Vermont Future Fest — the brainchild of Chase Desroches, a Cambridge resident and high school senior at Bellows Free Academy-Fairfax, and Erica Laxer, a Montpelier student — will take over the farmers market From 4:30 p.m. to dusk and feature educational opportunities around fast fashion, sustainable agriculture, composting, Indigenous practices, renewable energy and energy efficiency, waste and transportation in a positive environment that seeks to move people away from “the defeatist mindset that tends to inhibit climate action,” according to Desroches. Climate Education at Farmers Market.
“Our concept from the beginning was to create an event that could inspire and empower people to take positive climate action in their lives, and to advocate for other people to do it,” Desroches said. “We are going to have a raffle, we’re going to have some really fun activities, and a bingo game — a climate action bingo game, of course.”
Positive Promotion of Decarbonization
Desroches, 18, has had the specter of life-threatening, man-made climate disaster hanging over him by way of news reports and increasingly alarming reports from the United Nations for most of his lifetime, but he has refused to give into indifference and inaction in favor of positive promotion of decarbonization.
He has dedicated a good chunk of his young life to the cause. Desroches and Laxer have been working on environmental education projects since they were in elementary school. They joined up with the University of Vermont Extension’s Teens Reaching Youth for the Environment program to teach second graders about food systems and attended the Youth Climate Leaders Academy Retreat last December.
Now, with the guidance of Angie Krysiak of the Vermont Energy Education Program and Sara Lourie of the Cambridge Conservation Commission, they’re getting the message to the people.

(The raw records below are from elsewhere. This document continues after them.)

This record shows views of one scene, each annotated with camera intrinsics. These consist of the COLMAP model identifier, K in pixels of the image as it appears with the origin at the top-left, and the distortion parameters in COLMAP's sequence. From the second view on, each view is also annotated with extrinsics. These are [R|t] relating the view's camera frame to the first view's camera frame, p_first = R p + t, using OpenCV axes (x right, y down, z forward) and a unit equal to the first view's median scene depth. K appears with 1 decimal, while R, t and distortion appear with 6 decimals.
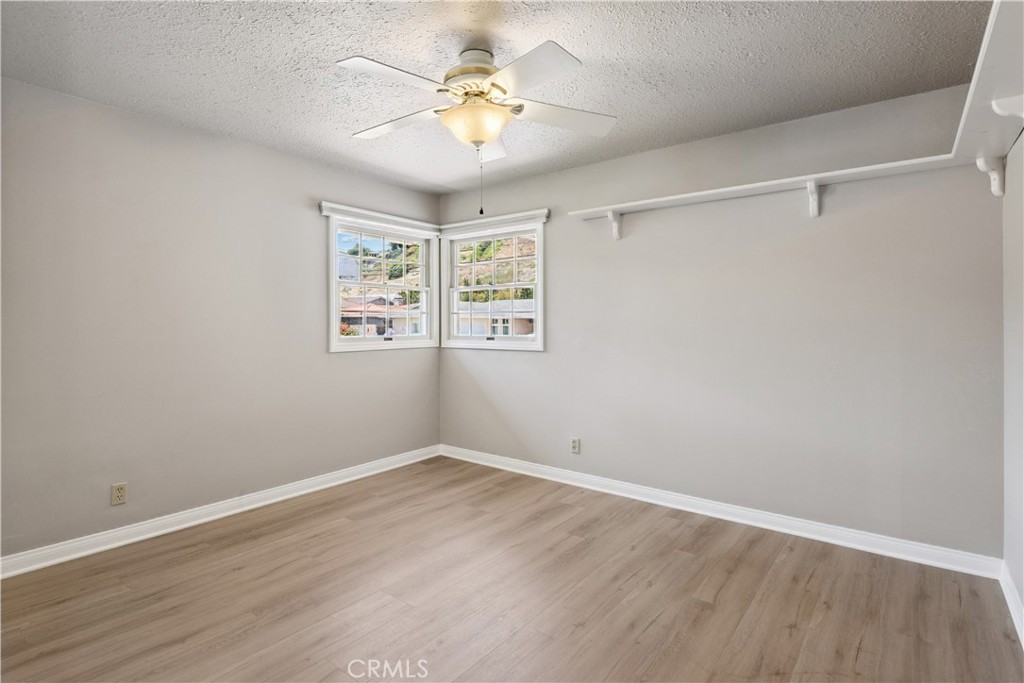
lens RADIAL K [[521.6, 0, 513.4], [0, 521.6, 335.5], [0, 0, 1]] dist [0.022162, -0.006899]
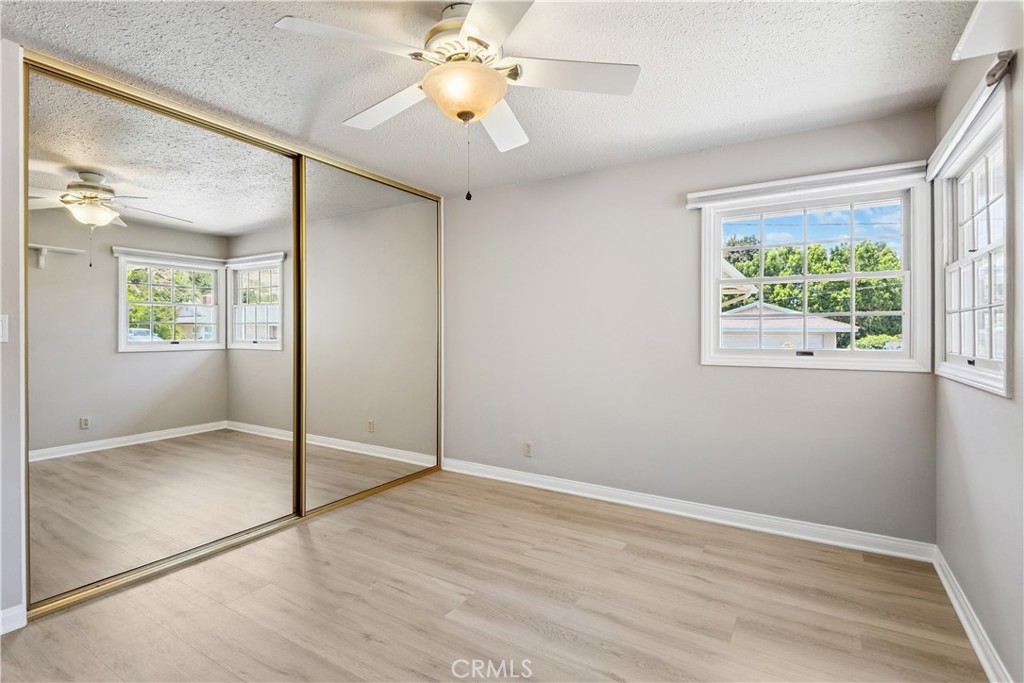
lens RADIAL K [[501.0, 0, 510.9], [0, 501.0, 334.1], [0, 0, 1]] dist [0.015930, -0.007317]
pose [[0.078376, 0.002794, -0.996920, 0.574148], [-0.021104, 0.999777, 0.001143, -0.015583], [0.996700, 0.020949, 0.078417, 0.775616]]
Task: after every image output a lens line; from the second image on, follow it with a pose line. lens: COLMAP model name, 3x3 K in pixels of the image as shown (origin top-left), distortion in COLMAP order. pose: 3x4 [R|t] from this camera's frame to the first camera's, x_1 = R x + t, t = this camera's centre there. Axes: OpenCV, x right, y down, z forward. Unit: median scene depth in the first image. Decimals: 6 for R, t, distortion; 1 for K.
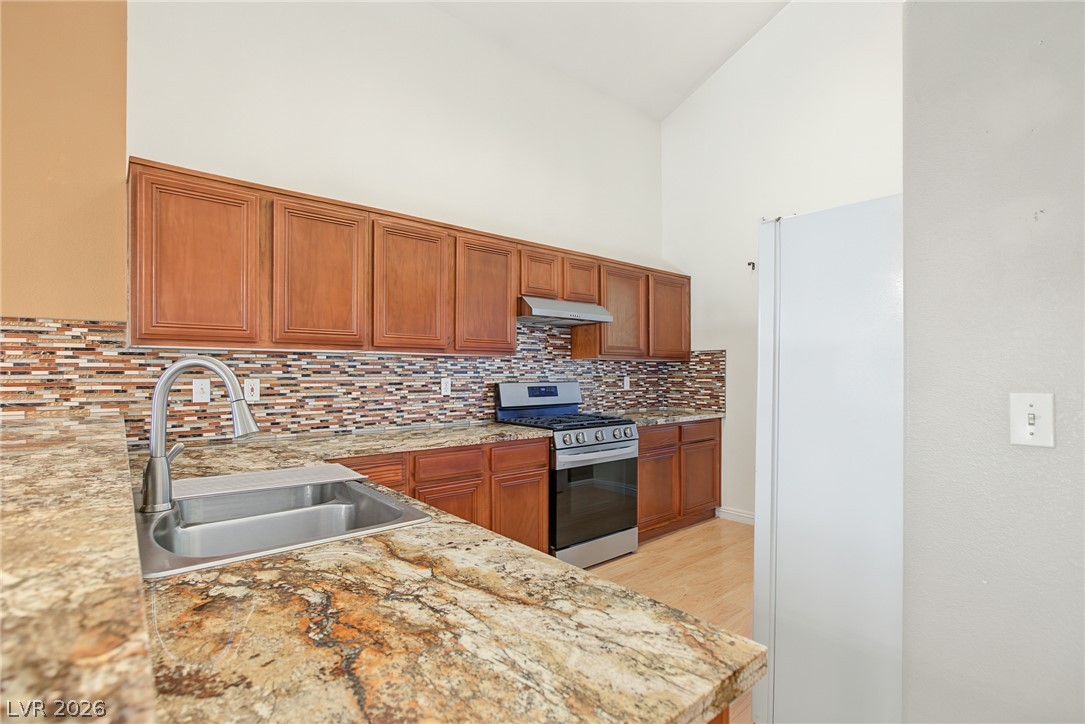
lens RADIAL K [[507.6, 0, 544.1], [0, 507.6, 368.2], [0, 0, 1]] dist [-0.015000, 0.006014]
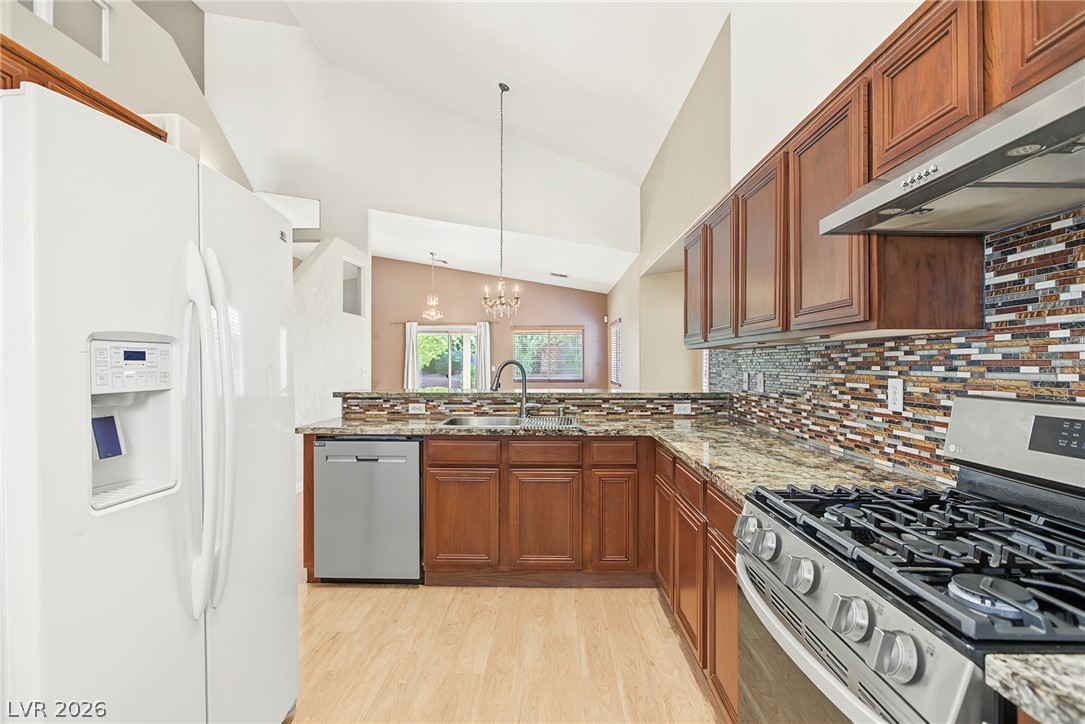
lens RADIAL K [[507.6, 0, 541.1], [0, 507.6, 362.6], [0, 0, 1]] dist [-0.015000, 0.006014]
pose [[-0.657453, -0.002541, -0.753491, 0.441779], [0.003298, 0.999975, -0.006249, 0.004684], [0.753488, -0.006593, -0.657429, 1.063927]]
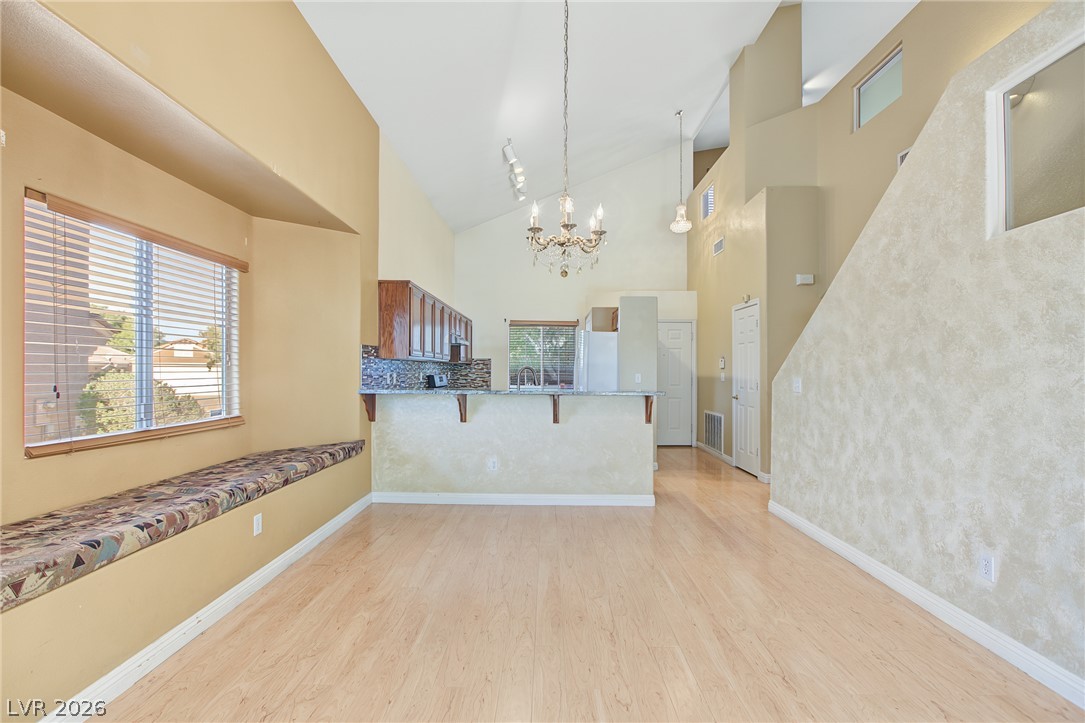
lens RADIAL K [[507.6, 0, 537.0], [0, 507.6, 363.2], [0, 0, 1]] dist [-0.015000, 0.006014]
pose [[0.654706, 0.016958, 0.755693, -1.448457], [-0.014500, 0.999846, -0.009875, -0.000381], [-0.755744, -0.004492, 0.654852, -0.669419]]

“Talking about the climate crisis with other people, that’s really one of the most important things that can be done big,” Desroches said. “Because the more that we spread awareness, and the more that we talk about it, the more that we are empowered to take action and make a change, because it’s really not too late. That’s really sort of a myth is that we don’t have enough time.”
Desroches also pointed out that climate crisis, besides being an existential threat to humanity in general, has also been shown to disproportionately impact communities of color and the world’s poorer countries, making climate change the central cause to rally against if you’re looking to address racism, sexism and other great disparities in the world.
Along with education around what individuals can personally do to address climate change, Desroches is also promoting awareness of local initiatives Cambridge residents can support, like the enhanced energy plan that the Cambridge Planning Commission is hoping the town will soon adopt in its town plan.
“Reducing your climate impact and standing with the climate and standing with environmentalism is really a powerful statement to make, because you’re not only taking a stand against the destruction of plants and habitat, you’re also taking a stand with the underprivileged people throughout the world,” Desroches said.